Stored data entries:
_____
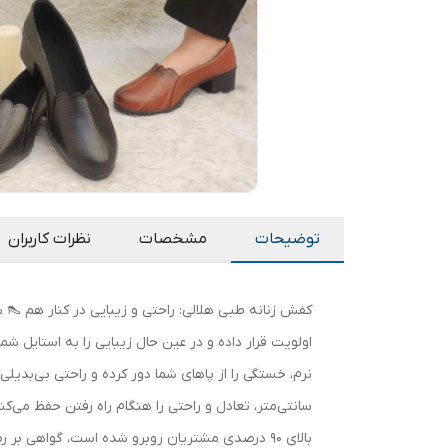
توضیحات
مشخصات
نظرات کاربران
کفش زنانه طبی هلالی: راحتی و زیبایی در کنار هم 👠 ب
اولویت قرار داده و در عین حال زیبایی را به استایل ش
سانتی‌متر، تعادل و راحتی را هنگام راه رفتن حفظ می‌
_____
● Aim of the exercise
Reproduce every line of the data above word for word, leaving out the pictures.

● Answer to this exercise
توضیحات
مشخصات
نظرات کاربران
کفش زنانه طبی هلالی: راحتی و زیبایی در کنار هم 👠 ب
اولویت قرار داده و در عین حال زیبایی را به استایل ش
سانتی‌متر، تعادل و راحتی را هنگام راه رفتن حفظ می‌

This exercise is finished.